> EXERCISES TO COMPLETE:
a) Repeat a section of the appraisal FAQ word for word, beginning at the words "Q: Are there" and stopping after the words "for lower-risk loans.".
b) Answer these questions from the appraisal FAQ:
(i) What is the formal request to have a low appraisal reviewed called?
(ii) How old can the closed sales that appraisers rely on be in a fast-moving market?
(iii) In which MLS should agents make sure square footage and other key details are entered correctly?

> TEXT PASSAGE:

A: A low appraisal does not automatically terminate a deal, but it does create a gap between the loan the bank will approve and the agreed purchase price. Common solutions include: the buyer pays the difference in cash, the seller lowers the price, both parties meet somewhere in the middle, or the buyer requests a formal reconsideration of value (ROV) if there are errors or overlooked comps in the report.
Q: Can an agent or seller challenge a low appraisal?
A: Yes — this is called a Reconsideration of Value (ROV). The agent or seller can submit a written request to the lender along with supporting data: better comps, corrections to factual errors in the report (wrong square footage, missing upgrades), or documentation of recent improvements. The lender then forwards this to the appraiser for review. Note that the appraiser is not required to change their value, but factual corrections often make a difference.
Q: Are there different types of appraisals?
A: Yes. The most common for home purchases is the full interior-and-exterior appraisal. Other types include: a drive-by or exterior-only appraisal, a desktop appraisal (done entirely from data and photos without a site visit), and hybrid appraisals where a third party inspects the home and the appraiser reviews the data remotely. Lenders have been using digital and desktop options more often since the COVID-19 pandemic, especially for lower-risk loans.
Q: How is the MLS connected to the appraisal process?
A: Appraisers rely heavily on MLS data — specifically closed sales — to find comparable properties. Accurate and complete MLS listings are critical. Agents should make sure that square footage, bedroom and bathroom counts, lot size, and key features are entered correctly in OneKey MLS. Inaccurate data can lead to poor comps and an appraisal that does not reflect the property's true value.
Q: Can the seller or listing agent meet the appraiser at the property?
A: Yes, and it is often encouraged. The listing agent can greet the appraiser, provide a fact sheet about the property, point out recent upgrades or repairs, and share a list of relevant comps. Appraisers are independent professionals and make their own judgments but giving them complete and accurate information helps them do their job well.
Q: How do rising or falling markets affect appraisals?
A: In a fast-moving market, closed sales (which can be 3 to 6 months old) may not fully reflect today's prices. Appraisers are trained to make time adjustments to account for market trends, but these adjustments can sometimes lag behind rapidly changing conditions. In a hot seller's market, it is not uncommon for appraisals to come in slightly below the contract price, especially in bidding-war situations.

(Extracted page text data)
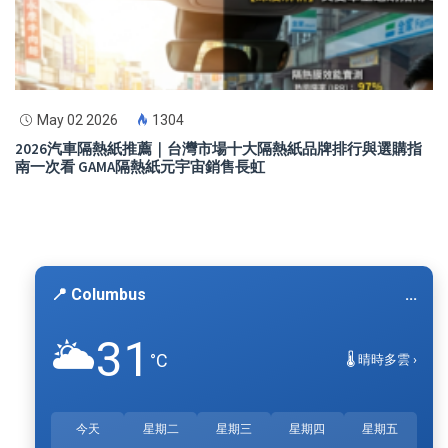
May 02 2026
1304
2026汽車隔熱紙推薦｜台灣市場十大隔熱紙品牌排行與選購指
南一次看 GAMA隔熱紙元宇宙銷售長虹
📍 Columbus
...
31
🌥️
°C
🌡️ 晴時多雲 ›
今天
星期二
星期三
星期四
星期五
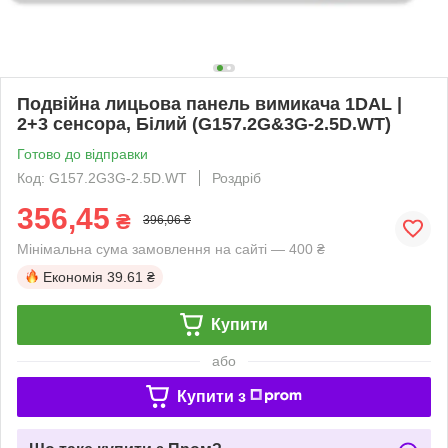
Подвійна лицьова панель вимикача 1DAL |
2+3 сенсора, Білий (G157.2G&3G-2.5D.WT)
Готово до відправки
Код: G157.2G3G-2.5D.WT
Роздріб
356,45
₴
396,06 ₴
Мінімальна сума замовлення на сайті — 400 ₴
Економія
39.61 ₴
Купити
або
Купити з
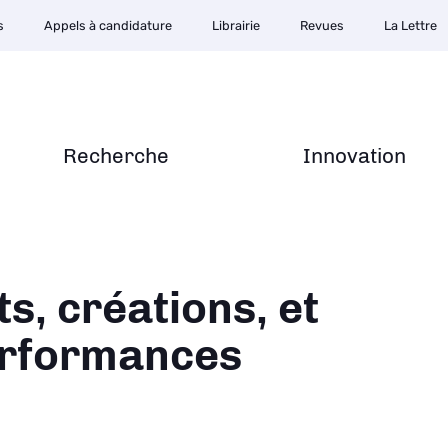
s
Appels à candidature
Librairie
Revues
La Lettre
Recherche
Innovation
ane
ts, créations, et
rformances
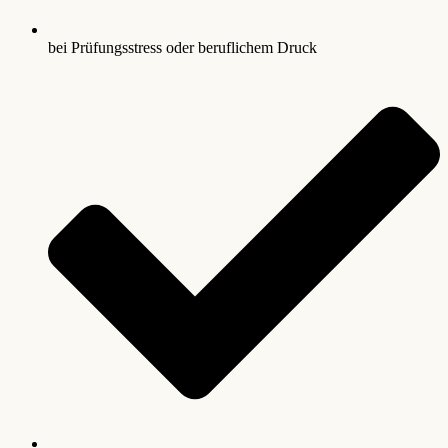
bei Prüfungsstress oder beruflichem Druck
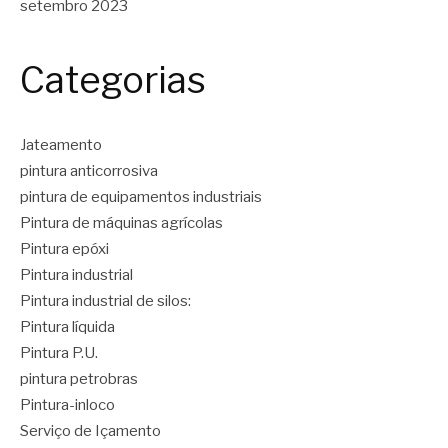
setembro 2023
Categorias
Jateamento
pintura anticorrosiva
pintura de equipamentos industriais
Pintura de máquinas agrícolas
Pintura epóxi
Pintura industrial
Pintura industrial de silos:
Pintura líquida
Pintura P.U.
pintura petrobras
Pintura-inloco
Serviço de Içamento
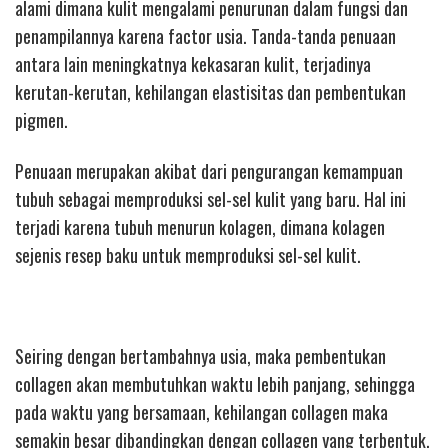
alami dimana kulit mengalami penurunan dalam fungsi dan
penampilannya karena factor usia. Tanda-tanda penuaan
antara lain meningkatnya kekasaran kulit, terjadinya
kerutan-kerutan, kehilangan elastisitas dan pembentukan
pigmen.
Penuaan merupakan akibat dari pengurangan kemampuan
tubuh sebagai memproduksi sel-sel kulit yang baru. Hal ini
terjadi karena tubuh menurun kolagen, dimana kolagen
sejenis resep baku untuk memproduksi sel-sel kulit.
Seiring dengan bertambahnya usia, maka pembentukan
collagen akan membutuhkan waktu lebih panjang, sehingga
pada waktu yang bersamaan, kehilangan collagen maka
semakin besar dibandingkan dengan collagen yang terbentuk.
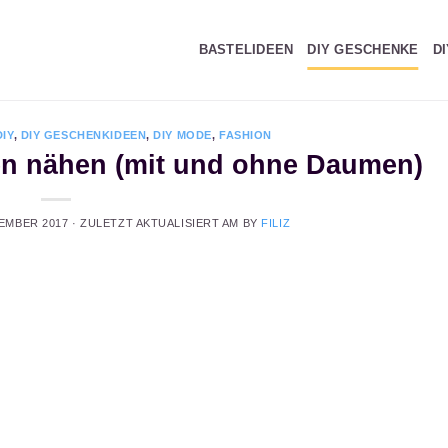
BASTELIDEEN
DIY GESCHENKE
D
DIY
,
DIY GESCHENKIDEEN
,
DIY MODE
,
FASHION
en nähen (mit und ohne Daumen)
EMBER 2017
· ZULETZT AKTUALISIERT AM
BY
FILIZ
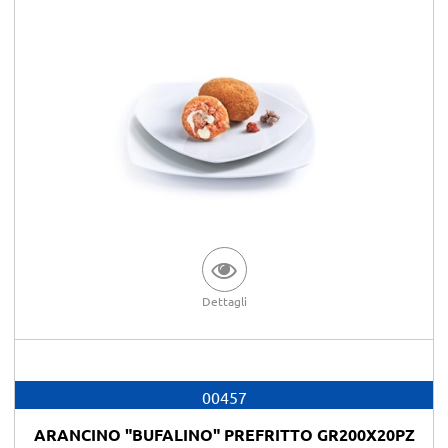
Dettagli
00457
ARANCINO "BUFALINO" PREFRITTO GR200X20PZ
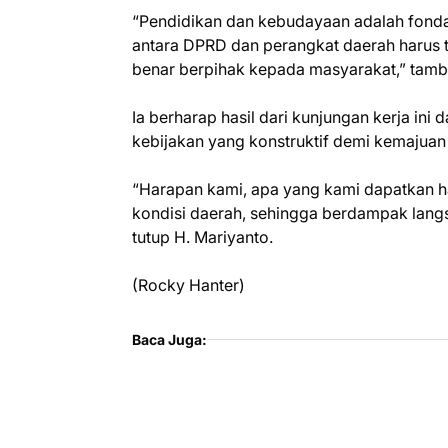
“Pendidikan dan kebudayaan adalah fondas
antara DPRD dan perangkat daerah harus t
benar berpihak kepada masyarakat,” tam
Ia berharap hasil dari kunjungan kerja ini
kebijakan yang konstruktif demi kemajua
“Harapan kami, apa yang kami dapatkan ha
kondisi daerah, sehingga berdampak lang
tutup H. Mariyanto.
(Rocky Hanter)
Baca Juga:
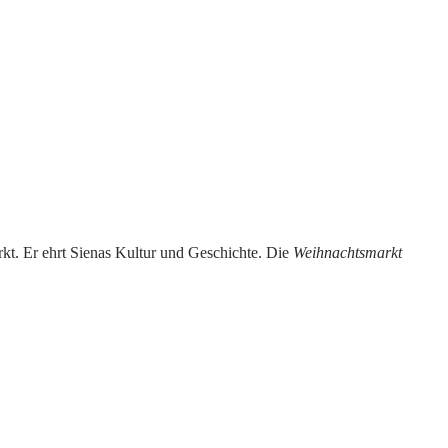
rkt. Er ehrt Sienas Kultur und Geschichte. Die
Weihnachtsmarkt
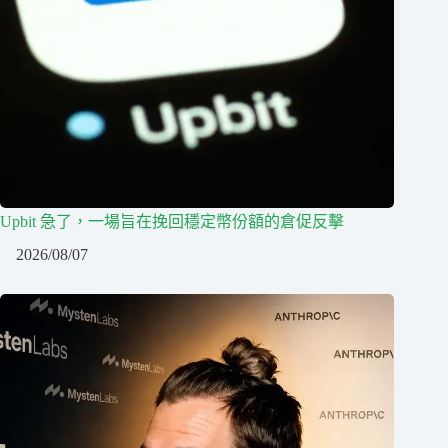
Upbit 急了，一場旨在挽回穩定幣份額的倉促反擊
2026/08/07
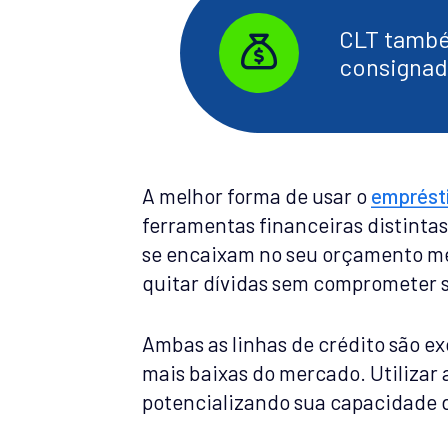
CLT tamb
consignad
A melhor forma de usar o
emprést
ferramentas financeiras distinta
se encaixam no seu orçamento me
quitar dívidas sem comprometer se
Ambas as linhas de crédito são ex
mais baixas do mercado. Utilizar 
potencializando sua capacidade de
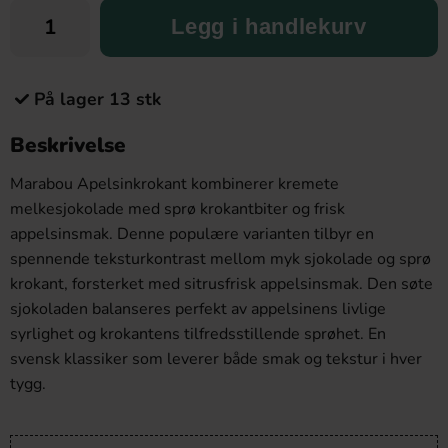
Legg i handlekurv
På lager 13 stk
Beskrivelse
Marabou Apelsinkrokant kombinerer kremete
melkesjokolade med sprø krokantbiter og frisk
appelsinsmak. Denne populære varianten tilbyr en
spennende teksturkontrast mellom myk sjokolade og sprø
krokant, forsterket med sitrusfrisk appelsinsmak. Den søte
sjokoladen balanseres perfekt av appelsinens livlige
syrlighet og krokantens tilfredsstillende sprøhet. En
svensk klassiker som leverer både smak og tekstur i hver
tygg.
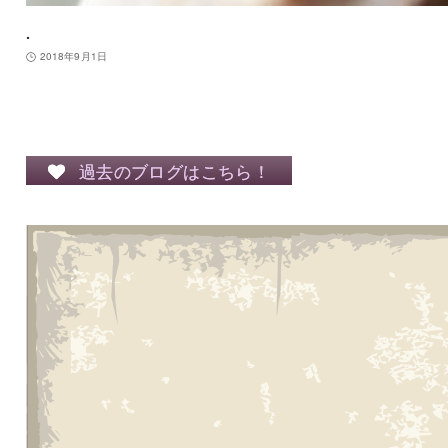
.
2018年9月1日
過去のブログはこちら！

> ANSWERS FOR THE TASKS:
a)
Q: Are there different types of appraisals?
A: Yes. The most common for home purchases is the full interior-and-exterior appraisal. Other types include: a drive-by or exterior-only appraisal, a desktop appraisal (done entirely from data and photos without a site visit), and hybrid appraisals where a third party inspects the home and the appraiser reviews the data remotely. Lenders have been using digital and desktop options more often since the COVID-19 pandemic, especially for lower-risk loans.

b)
(i) A Reconsideration of Value (ROV).
(ii) 3 to 6 months old.
(iii) OneKey MLS.